Owing to the weather, no change will to-day be made in the present position of the troops. Three days rations of subsistence and forage will be brought up and issued to the troops, and the artillery and wagons authorized to accompany them. The empty supply wagons will be sent to the rear, to be refilled at the railroad terminus. The Chief Engineer and Corps Commanders will use every exertion to make practicable the roads to the rear and communications with their several commands.

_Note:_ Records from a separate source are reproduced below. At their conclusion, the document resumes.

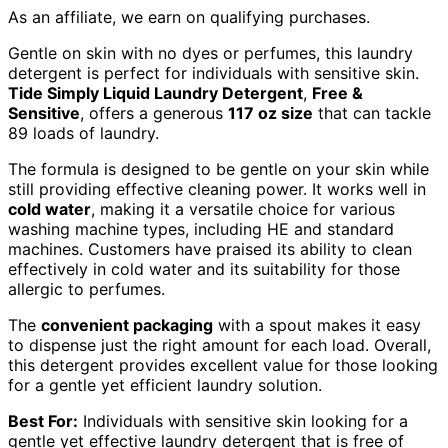
As an affiliate, we earn on qualifying purchases.
Gentle on skin with no dyes or perfumes, this laundry
detergent is perfect for individuals with sensitive skin.
Tide Simply Liquid Laundry Detergent
,
Free &
Sensitive
, offers a generous
117 oz size
that can tackle
89 loads of laundry.
The formula is designed to be gentle on your skin while
still providing effective cleaning power. It works well in
cold water
, making it a versatile choice for various
washing machine types, including HE and standard
machines. Customers have praised its ability to clean
effectively in cold water and its suitability for those
allergic to perfumes.
The
convenient packaging
with a spout makes it easy
to dispense just the right amount for each load. Overall,
this detergent provides excellent value for those looking
for a gentle yet efficient laundry solution.
Best For:
Individuals with sensitive skin looking for a
gentle yet effective laundry detergent that is free of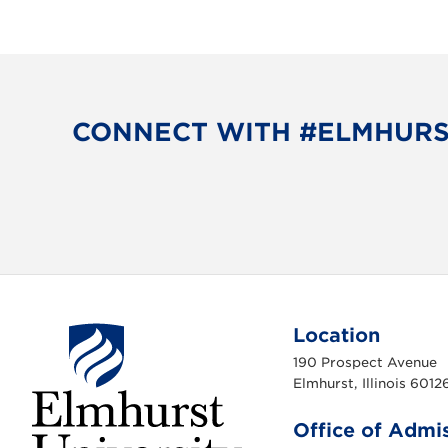
s
N
a
CONNECT WITH #ELMHUR
v
i
g
a
t
Location
i
190 Prospect Avenue
Elmhurst, Illinois 6012
o
Office of Admi
n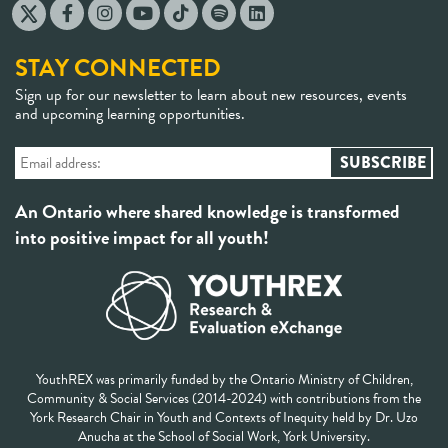
STAY CONNECTED
Sign up for our newsletter to learn about new resources, events
and upcoming learning opportunities.
An Ontario where shared knowledge is transformed
into positive impact for all youth!
YouthREX was primarily funded by the Ontario Ministry of Children,
Community & Social Services (2014-2024) with contributions from the
York Research Chair in Youth and Contexts of Inequity held by Dr. Uzo
Anucha at the School of Social Work, York University.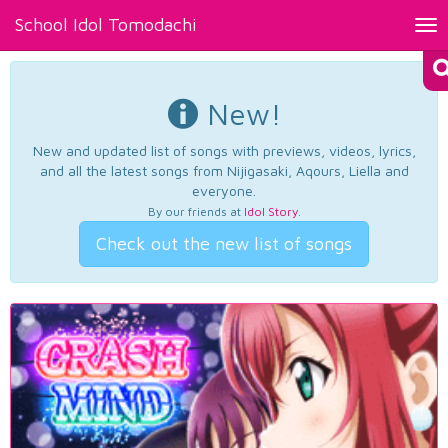
School Idol Tomodachi
Tog
nav
New!
New and updated list of songs with previews, videos, lyrics,
and all the latest songs from Nijigasaki, Aqours, Liella and
everyone.
By our friends at
Idol Story
.
Check out the new list of songs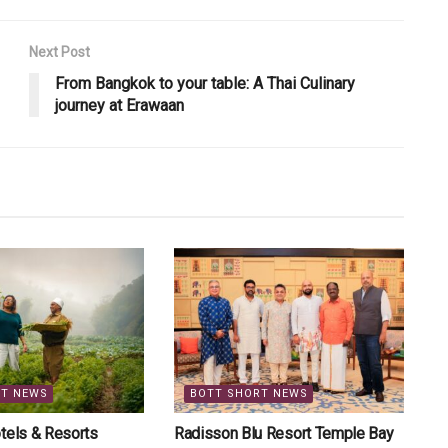
Next Post
From Bangkok to your table: A Thai Culinary
journey at Erawaan
RT NEWS
BOTT SHORT NEWS
tels & Resorts
Radisson Blu Resort Temple Bay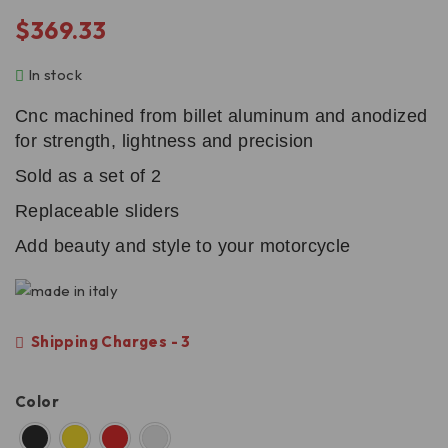
$
369.33
In stock
Cnc machined from billet aluminum and anodized
for strength, lightness and precision
Sold as a set of 2
Replaceable sliders
Add beauty and style to your motorcycle
Shipping Charges - 3
Color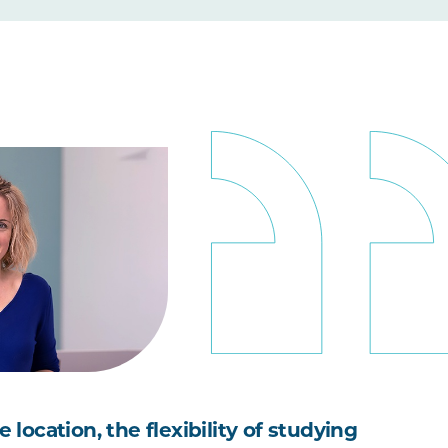
he location, the flexibility of studying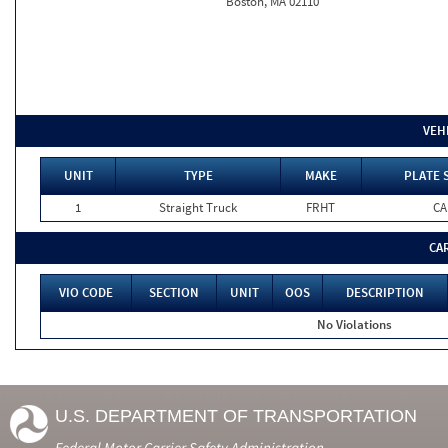
Boston, MA 02110
VEH
UNIT
TYPE
MAKE
PLATE 
1
Straight Truck
FRHT
CA
CA
VIO CODE
SECTION
UNIT
OOS
DESCRIPTION
No Violations
U.S. DEPARTMENT OF TRANSPORTATION
Federal Motor Carrier Safety Administration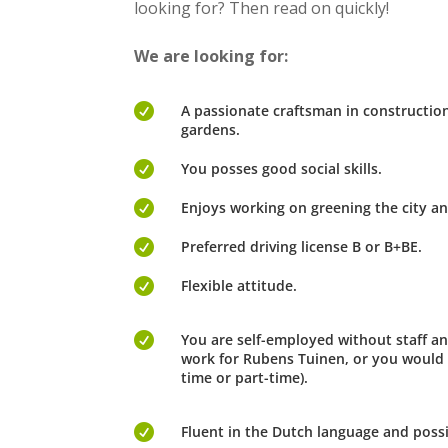
looking for? Then read on quickly!
We are looking for:

A passionate craftsman in constructi
gardens.

You posses good social skills.

Enjoys working on greening the city an

Preferred driving license B or B+BE.

Flexible attitude.

You are self-employed without staff an
work for Rubens Tuinen, or you would l
time or part-time).

Fluent in the Dutch language and possi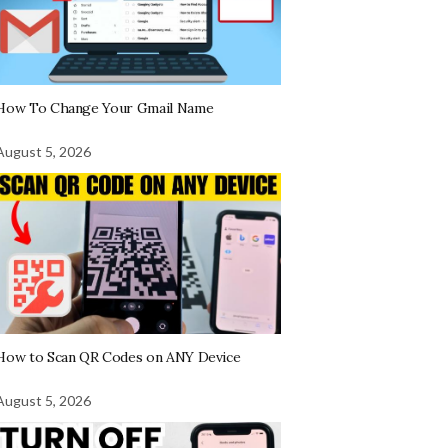
How To Change Your Gmail Name
August 5, 2026
How to Scan QR Codes on ANY Device
August 5, 2026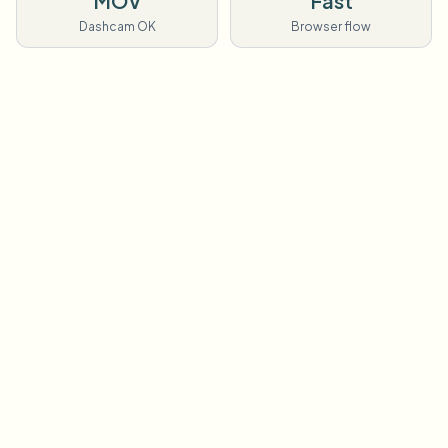
MOV
Fast
Dashcam OK
Browser flow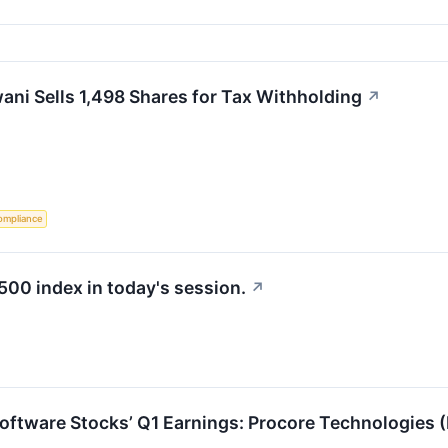
ni Sells 1,498 Shares for Tax Withholding
↗
ompliance
500 index in today's session.
↗
Software Stocks’ Q1 Earnings: Procore Technologies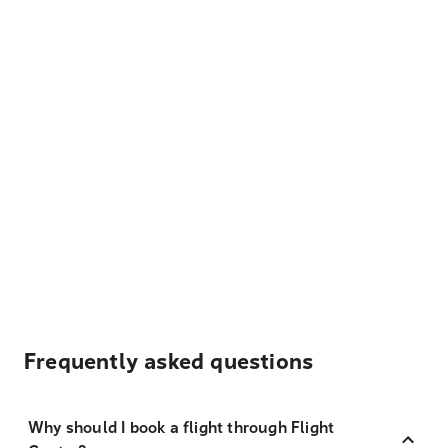
Frequently asked questions
Why should I book a flight through Flight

At 9.40 A. M., I sent the following dispatch to General Webb:

“I have just received a report from General Ayres that the enemy have their pickets still this side of the White Oak Road, so that their communication is continuous along it. I have sent out word to him to try and drive them off, or develop with what force the road is held by them.” This operation I deem essentially necessary to the security of our own position, and I directed General Ayres to use a brigade, if necessary, the distance being but a few hundred yards. In answer to it I received the following dispatch from General Webb, written 10.30 A. M.: “Your dispatch, giving General Ayres' position, is received: ‘General Meade directs that should you determine, by your reconnoissance, that you can get possession of the White Oak Road, you are to do so, notwithstanding the orders to suspend operations.’ ” 1

General Winthrop, with his brigade of General Ayres' division, advanced accordingly about 10 1/2 A. M., and was repulsed, and simultaneously an attack, which had been preparing against General Ayres, was made by the enemy in heavy force, both from the north and west, and General Ayres' division was forced back. General Ayres did all that was in his power to stay the enemy. I hastened toward the point of attack; but on arriving near General Crawford's division, it was also falling back, and all our efforts to hold the men in the woods were unavailing. General Griffin's line was then formed along the east bank of the branch of Gravelly Run, with Mink's battery on his right, and after some

1 Comparison of the preceding dispatches with the following extract relating to the same subject, taken from Lieutenant-General Grant's report to the Secretary of War, dated July 22, 1865, published with the annual documents, shows that Lieutenant-General Grant must have been misinformed in relation to the reports made by me, and the orders I received.


On the morning of the 31st, General Warren reported favorably to getting possession of the White Oak Road, and was directed to do so. To accomplish this, he moved with one division instead of his whole corps.

It is seen that the operations proposed by me and ordered, were as General Meade describes, of the nature of a “reconnoissance” only, the result of which was to determine what should be done. Special arrangement would have to be made with General Humphreys, if Griffin's division had to be moved up to the point where Generals Ayres and Crawford were. The action of the enemy, however interfered with the plans, as they often did, and produced the resulting operations.